熔铸耐火材料抗盖板玻璃熔体侵蚀行为研究

硅酸盐通报 ›› 2023, Vol. 42 ›› Issue (1): 345-351.

所属专题：耐火材料

熔铸耐火材料抗盖板玻璃熔体侵蚀行为研究

司国栋¹, 易帅¹, 邓丽娜¹, 许谦¹, 陈美娜¹, 王长安¹, 潘传才¹, 林国伟¹, 周吉², 魏霞³, 薛飞¹, 谢金莉¹

1.中国国检测试控股集团股有限公司,国家耐火材料产品质量检验检测中心(北京),北京 100024;
2.北京通达耐火工程技术有限公司,北京 100085;
3.北京国建联信认证中心有限公司,北京 100037

收稿日期:2022-08-12 修订日期:2022-09-15 出版日期:2023-01-15 发布日期:2023-02-15
作者简介:司国栋(1992—),男,工程师。主要从事玻璃窑用耐火材料的研究。E-mail:siguodong66@163.com
基金资助:
中国建筑材料科学研究总院有限公司青年科学基金(ZD-17)

Corrosion Resistance of Fused-Cast Refractory Materials by Molten Cover Lens

SI Guodong¹, YI Shuai¹, DENG Lina¹, XU Qian¹, CHEN Meina¹, WANG Chang’an¹, PAN Chuancai¹, LIN Guowei¹, ZHOU Ji², WEI Xia³, XUE Fei¹, XIE Jinli¹

1. National Refractory Product Quality Supervision and Inspection Center (Beijing), China Testing & Certification International Group Co., Ltd., Beijing 100024, China;
2. Beijing Tongda Refractory Engineering Co., Ltd., Beijing 100085, China;
3. Beijing Guojian Lianxin Certification Center Co., Ltd., Beijing 100037, China

Received:2022-08-12 Revised:2022-09-15 Online:2023-01-15 Published:2023-02-15

摘要/Abstract

摘要： 本文以熔铸耐火材料为研究对象进行抗盖板玻璃熔体侵蚀试验,采用化学分析、岩相分析和电子显微镜能谱分析等测试分析方法,对比研究钠钙玻璃熔体、高铝玻璃熔体和锂铝玻璃熔体对熔铸耐火材料的侵蚀行为。结果表明,玻璃熔体中的碱金属离子向耐火材料中的玻璃相扩散,导致玻璃相黏度降低,同时耐火材料中刚玉相溶解,斜锆石分散,主体结构遭到破坏,并形成界面层。界面层内存在富铝含锆的玻璃相,由于高铝玻璃和锂铝玻璃氧化铝含量高,表面张力大,界面层内的玻璃相聚集在试样周围且扩散慢,从而阻止了侵蚀的发展。玻璃熔体的侵蚀速率为钠钙玻璃熔体＞高铝玻璃熔体＞锂铝玻璃熔体。

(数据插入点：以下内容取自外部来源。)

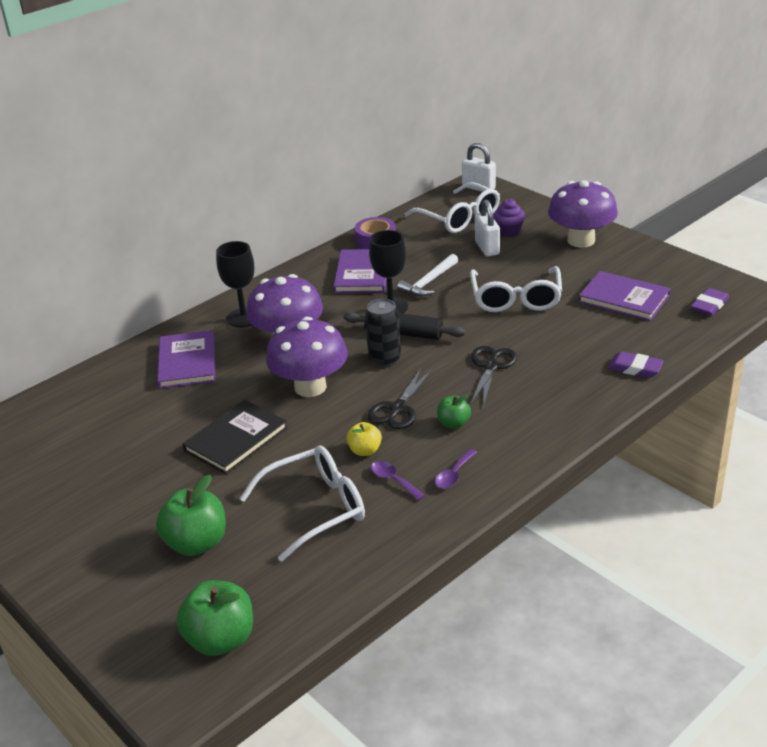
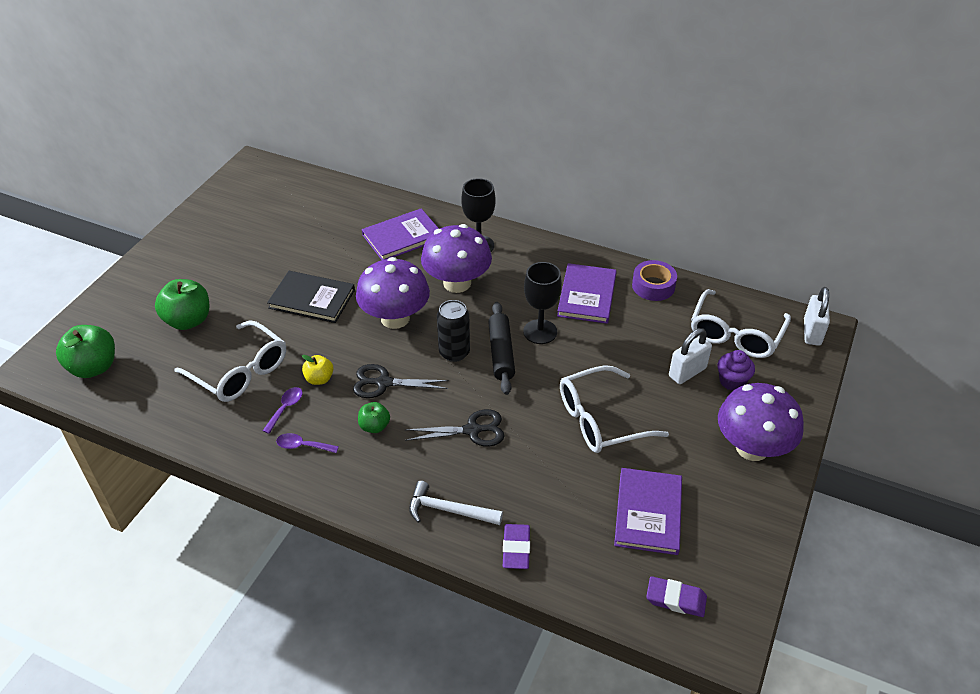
camera: 65 degrees right, 10 degrees up
purple book [334,249,387,293] -> purple book turned 60 degrees counterclockwise [557,263,617,324]
white hammer [397,254,458,296] -> white hammer moved to [409,481,503,525]

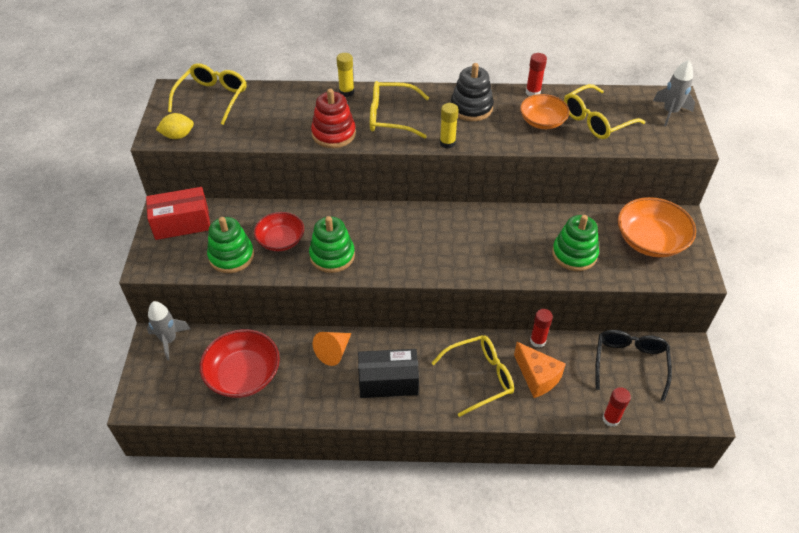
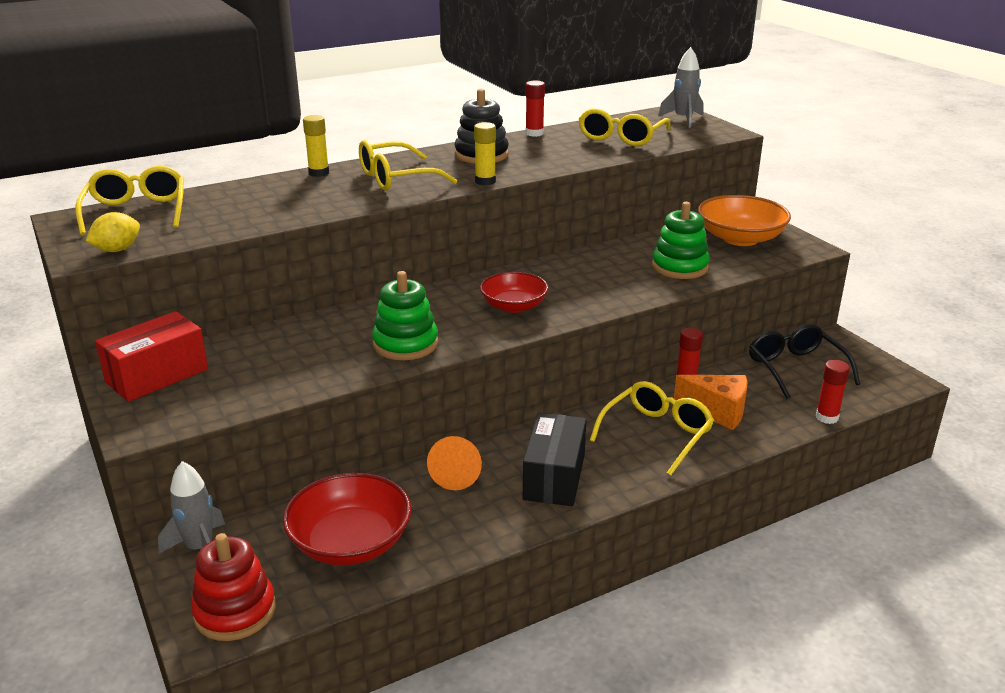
camera: 30 degrees left, 20 degrees down
green stacking toy [207,217,254,273] -> none
red bowl [254,212,304,251] -> red bowl moved to [480,272,549,313]
red stacking toy [311,89,356,148] -> red stacking toy moved to [191,533,276,641]
black box [358,349,419,398] -> black box turned 45 degrees counterclockwise [523,413,587,506]
orange bowl [520,94,570,129] -> none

关键词: 钠钙玻璃, 高铝玻璃, 锂铝玻璃, 熔铸耐火材料, 抗侵蚀性能, 扩散, 微观形貌

Abstract: In this paper, corrosion resistance experiment on fused-cast refractory materials was performed to study the cast refractory materials. The erosion behaviors of soda-lime glass, high aluminum glass and lithium aluminum glass on fused-cast refractory materials were studied by chemical analysis, lithofacies analysis and electron microscopy spectroscopy analysis. The results show that the alkali metal ions in the molten glass diffuse to the glass phase of the refractory, which leads to the viscosity of the glass phase decrease. At the same time, the corundum phase dissolves and the inclined zircon disperses, then the main structure of the refractory is destroyed, and the interfacial layer is formed. There is a glass phase rich in aluminum and zirconium in the interface layer. Due to the high alumina content and high surface tension of high aluminum glass and lithium aluminum glass, the glass phase in the interface layer gathers around the sample and diffuses slowly, thus preventing the development of erosion. The erosion rate of the molten glass is: soda-lime glass>high aluminum glass>lithium aluminum glass.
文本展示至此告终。